App Container has vanished


#1

Hi there,

Just encountered a very odd error, which seems to have rendered one of our dev boxes unusable. Here’s the chain of events:

  1. Yesterday we moved a device from one app to another, the app was at that point in an error state, which caused continuous restarts of the container.
  2. The device was left in this error state - not really sure how often it restarted, but was certainly hundred of times.
  3. At some point, overnight the device turned itself off, and since restarting, the following error is reported every time the device is restarted:

29.03.17 10:47:02 (+0200) Failed to start application ‘registry.resin.io/chill
i/ad1a5ff57a83bab1a5813a71a0fba3b0394ced75’ due to 'Container command not foun
d or does not exist.

I’ve looked at the root OS, and sure enough, docker ps gives me:

root@efd141c:~# docker ps
CONTAINER ID IMAGE COMMAND CREATED STATUS PORTS NAMES
55ac49a051eb resin/amd64-supervisor “/sbin/init” 22 hours ago Up 8 minutes resin_supervisor

I am unable to purge the device:

29.03.17 10:56:20 (+0200) Purging /data
29.03.17 10:56:20 (+0200) Killing application 'registry.resin.io/chilli/ad1a5f
f57a83bab1a5813a71a0fba3b0394ced75’
29.03.17 10:56:20 (+0200) Killed application 'registry.resin.io/chilli/ad1a5ff
57a83bab1a5813a71a0fba3b0394ced75’
29.03.17 10:56:20 (+0200) Purged /data
29.03.17 10:56:20 (+0200) Installing application 'registry.resin.io/chilli/ad1
a5ff57a83bab1a5813a71a0fba3b0394ced75’
29.03.17 10:56:20 (+0200) Installed application 'registry.resin.io/chilli/ad1a
5ff57a83bab1a5813a71a0fba3b0394ced75’
29.03.17 10:56:20 (+0200) Starting application 'registry.resin.io/chilli/ad1a5
ff57a83bab1a5813a71a0fba3b0394ced75’
29.03.17 10:56:20 (+0200) Failed to start application ‘registry.resin.io/chill
i/ad1a5ff57a83bab1a5813a71a0fba3b0394ced75’ due to 'Container command not foun
d or does not exist.
'
29.03.17 10:56:20 (+0200) Error purging /data: Error: (HTTP code 500) server e
rror - Container command not found or does not exist.
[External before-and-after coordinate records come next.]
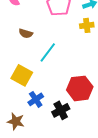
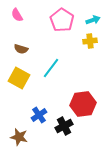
brown semicircle: (26, 33) -> (21, 49), moved
yellow square: (22, 75) -> (19, 78), moved

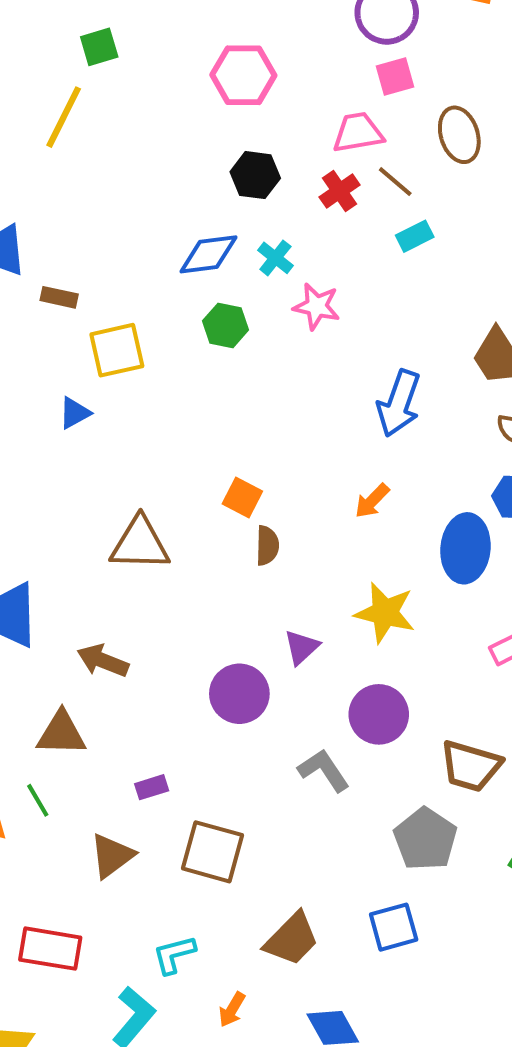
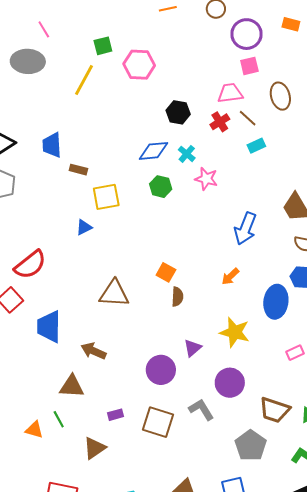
pink hexagon: (243, 75) -> (139, 65), moved
brown square: (212, 852) -> (158, 422), moved

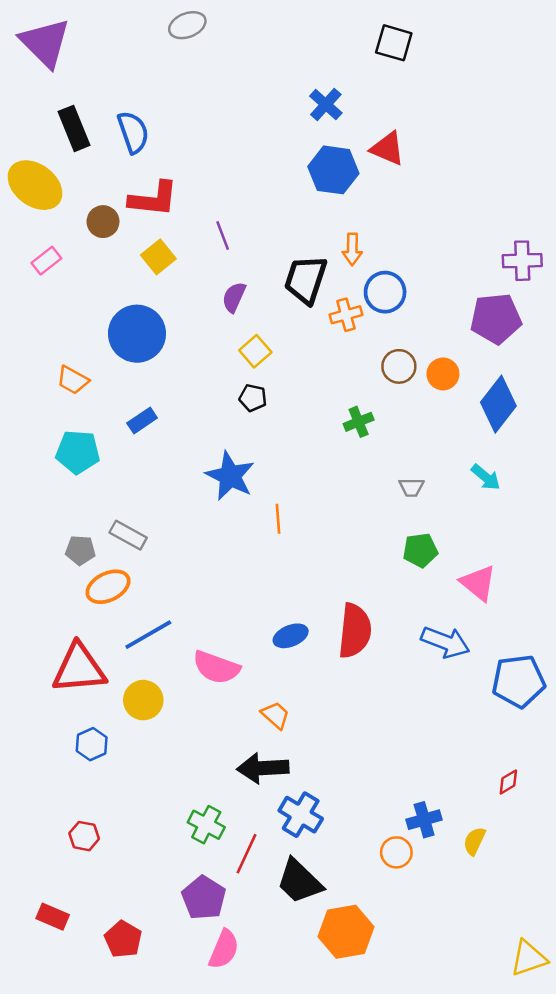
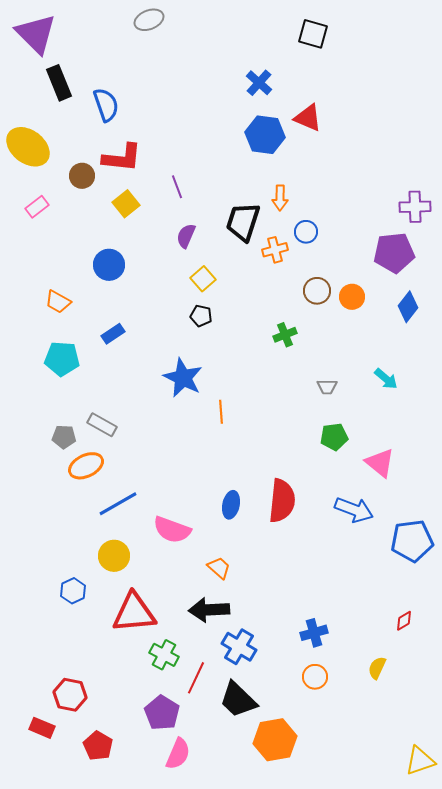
black rectangle: (74, 128) -> (59, 83), moved
blue circle: (385, 292) -> (306, 232), size x0.7
blue circle: (137, 334) -> (109, 265), size x0.7
blue diamond: (498, 404) -> (408, 307), moved, size x0.7
blue ellipse: (291, 636) -> (231, 505), turned -56
red triangle: (79, 669) -> (134, 613), moved
blue cross: (424, 820) -> (314, 633), moved
red hexagon: (84, 836) -> (70, 695), moved, size x1.4

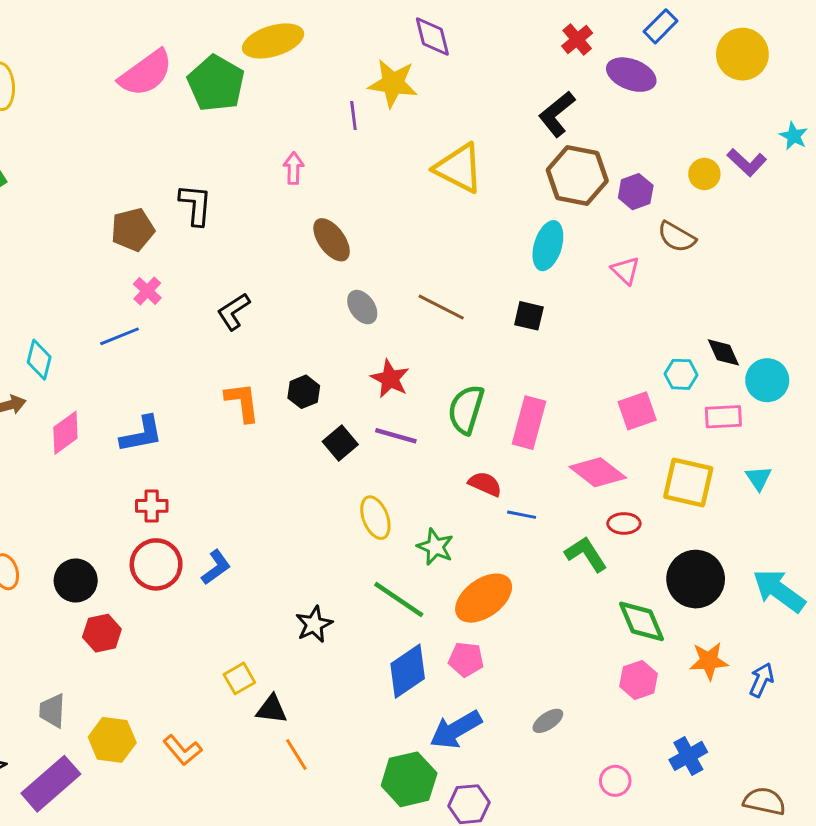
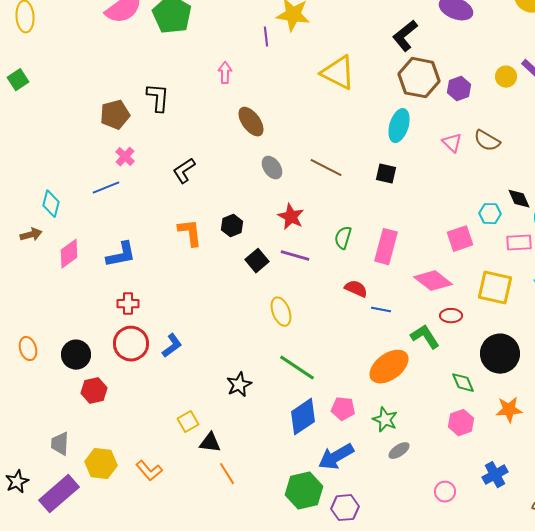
brown semicircle: (677, 237) -> (487, 141), moved
green semicircle: (466, 409) -> (343, 238), size x0.7
green star: (435, 547) -> (385, 420), moved
orange ellipse: (484, 598) -> (389, 367), moved
green diamond: (642, 621) -> (463, 383), size x0.7

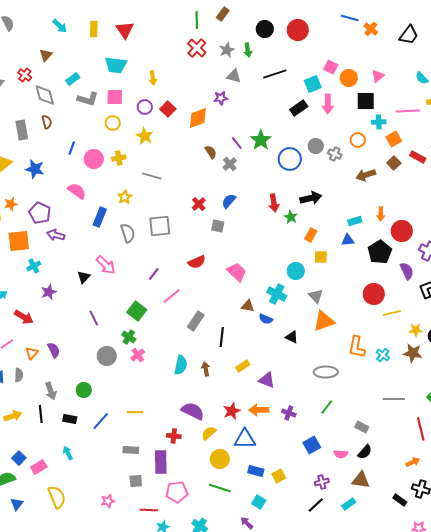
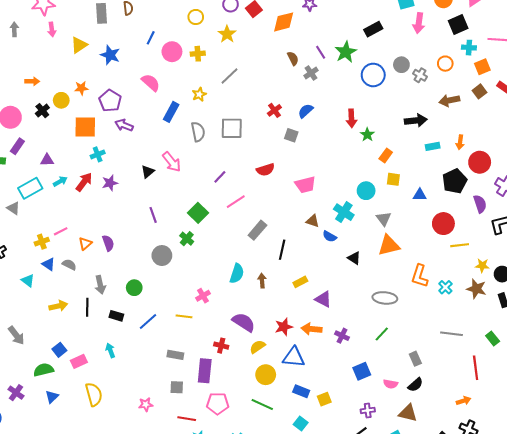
black square: (366, 101) -> (458, 24), turned -30
black rectangle: (299, 108) -> (373, 29), moved
gray line: (152, 176) -> (229, 76), turned -66
black arrow: (311, 198) -> (416, 120), moved
blue triangle: (348, 240) -> (420, 195), moved
pink trapezoid: (237, 272) -> (305, 185), turned 115
red arrow: (24, 317) -> (84, 182), moved, turned -90
pink cross: (138, 355) -> (203, 296), moved
gray semicircle: (19, 375) -> (69, 265), turned -72
gray rectangle: (362, 427) -> (415, 359), turned 32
I then moved the device to another app (which isn’t in error state), and the container started up properly with that app.

In short, it looks like the robustness of resin was proven again (i.e. even with a seemingly totally dead container, there was still a reasonably straight-forward way to remotely recover) however I’m still quite curious what happened in order for the resin app (and device) to get into this state, and why purging didn’t work? Is there some kind of internal error state that was triggered, due to the constant container restarts?

Cheers,
Corin


#2

Hey Corin,

I think you have hit an edge case with the constant restart. The supervisor code tries to stop/kill the application and then purge the data. Since your application is constantly restarting/failed to start the supervisor gives up. I have captured this as an issue on resin-supervisor -> https://github.com/resin-io/resin-supervisor/issues/412

Thanks for reporting!


#3

Thanks for the feedback, sounds very much like an edge case, and not really something we’re going to hit if our container is working correctly.